:: Data listing ::

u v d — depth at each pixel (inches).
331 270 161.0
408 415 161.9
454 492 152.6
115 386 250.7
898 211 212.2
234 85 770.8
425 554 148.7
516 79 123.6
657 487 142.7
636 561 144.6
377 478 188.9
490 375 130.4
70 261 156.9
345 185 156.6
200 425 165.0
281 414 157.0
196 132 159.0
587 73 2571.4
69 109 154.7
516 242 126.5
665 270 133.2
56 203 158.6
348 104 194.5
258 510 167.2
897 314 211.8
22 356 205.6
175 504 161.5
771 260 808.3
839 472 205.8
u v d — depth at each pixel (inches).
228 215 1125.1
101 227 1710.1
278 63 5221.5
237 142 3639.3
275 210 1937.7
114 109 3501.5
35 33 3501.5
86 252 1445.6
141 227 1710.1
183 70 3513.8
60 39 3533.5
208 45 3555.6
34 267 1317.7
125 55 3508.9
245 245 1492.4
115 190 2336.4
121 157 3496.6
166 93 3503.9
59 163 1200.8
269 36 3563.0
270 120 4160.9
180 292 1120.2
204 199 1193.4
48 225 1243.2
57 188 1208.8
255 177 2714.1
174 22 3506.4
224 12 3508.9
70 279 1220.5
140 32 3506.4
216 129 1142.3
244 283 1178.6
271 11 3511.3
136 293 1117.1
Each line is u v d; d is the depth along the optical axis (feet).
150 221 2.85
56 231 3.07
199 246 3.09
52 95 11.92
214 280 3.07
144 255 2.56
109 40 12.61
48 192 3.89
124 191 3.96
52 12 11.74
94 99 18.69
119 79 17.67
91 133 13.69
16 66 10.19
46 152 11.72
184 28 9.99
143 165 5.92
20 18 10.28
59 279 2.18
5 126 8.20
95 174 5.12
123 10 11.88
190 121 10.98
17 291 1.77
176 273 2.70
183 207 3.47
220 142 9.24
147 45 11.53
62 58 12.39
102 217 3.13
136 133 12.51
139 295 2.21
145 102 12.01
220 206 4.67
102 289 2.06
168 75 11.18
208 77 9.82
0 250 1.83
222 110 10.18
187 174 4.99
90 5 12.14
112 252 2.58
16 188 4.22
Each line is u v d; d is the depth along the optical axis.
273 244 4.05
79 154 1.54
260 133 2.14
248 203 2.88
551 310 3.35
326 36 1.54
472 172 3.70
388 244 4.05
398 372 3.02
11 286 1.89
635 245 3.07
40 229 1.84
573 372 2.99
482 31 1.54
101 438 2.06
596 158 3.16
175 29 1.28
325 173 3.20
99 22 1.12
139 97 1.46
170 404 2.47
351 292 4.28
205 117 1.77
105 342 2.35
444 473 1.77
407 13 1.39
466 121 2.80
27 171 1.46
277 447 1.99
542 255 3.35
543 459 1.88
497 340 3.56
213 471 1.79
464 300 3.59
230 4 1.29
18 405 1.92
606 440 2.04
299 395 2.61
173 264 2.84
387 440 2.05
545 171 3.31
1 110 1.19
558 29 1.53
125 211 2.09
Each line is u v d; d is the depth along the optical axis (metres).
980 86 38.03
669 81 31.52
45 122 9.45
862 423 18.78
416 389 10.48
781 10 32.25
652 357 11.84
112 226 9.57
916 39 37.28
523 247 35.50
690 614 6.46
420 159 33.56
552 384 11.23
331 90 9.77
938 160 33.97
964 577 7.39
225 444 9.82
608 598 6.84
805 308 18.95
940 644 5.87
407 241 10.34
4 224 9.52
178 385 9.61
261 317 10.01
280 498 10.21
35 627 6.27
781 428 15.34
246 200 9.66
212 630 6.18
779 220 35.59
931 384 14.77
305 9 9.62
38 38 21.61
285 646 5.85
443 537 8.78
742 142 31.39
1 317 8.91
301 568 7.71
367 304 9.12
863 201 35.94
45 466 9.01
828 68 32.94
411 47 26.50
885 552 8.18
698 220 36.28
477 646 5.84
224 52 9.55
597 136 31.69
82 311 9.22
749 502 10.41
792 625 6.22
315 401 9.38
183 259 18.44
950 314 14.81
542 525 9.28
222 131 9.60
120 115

:::

Return, without any change, the lines from the one holding "139 97 1.46" through the end of the listing, and only those.

139 97 1.46
170 404 2.47
351 292 4.28
205 117 1.77
105 342 2.35
444 473 1.77
407 13 1.39
466 121 2.80
27 171 1.46
277 447 1.99
542 255 3.35
543 459 1.88
497 340 3.56
213 471 1.79
464 300 3.59
230 4 1.29
18 405 1.92
606 440 2.04
299 395 2.61
173 264 2.84
387 440 2.05
545 171 3.31
1 110 1.19
558 29 1.53
125 211 2.09
Each line is u v d; d is the depth along the optical axis (metres).
980 86 38.03
669 81 31.52
45 122 9.45
862 423 18.78
416 389 10.48
781 10 32.25
652 357 11.84
112 226 9.57
916 39 37.28
523 247 35.50
690 614 6.46
420 159 33.56
552 384 11.23
331 90 9.77
938 160 33.97
964 577 7.39
225 444 9.82
608 598 6.84
805 308 18.95
940 644 5.87
407 241 10.34
4 224 9.52
178 385 9.61
261 317 10.01
280 498 10.21
35 627 6.27
781 428 15.34
246 200 9.66
212 630 6.18
779 220 35.59
931 384 14.77
305 9 9.62
38 38 21.61
285 646 5.85
443 537 8.78
742 142 31.39
1 317 8.91
301 568 7.71
367 304 9.12
863 201 35.94
45 466 9.01
828 68 32.94
411 47 26.50
885 552 8.18
698 220 36.28
477 646 5.84
224 52 9.55
597 136 31.69
82 311 9.22
749 502 10.41
792 625 6.22
315 401 9.38
183 259 18.44
950 314 14.81
542 525 9.28
222 131 9.60
120 115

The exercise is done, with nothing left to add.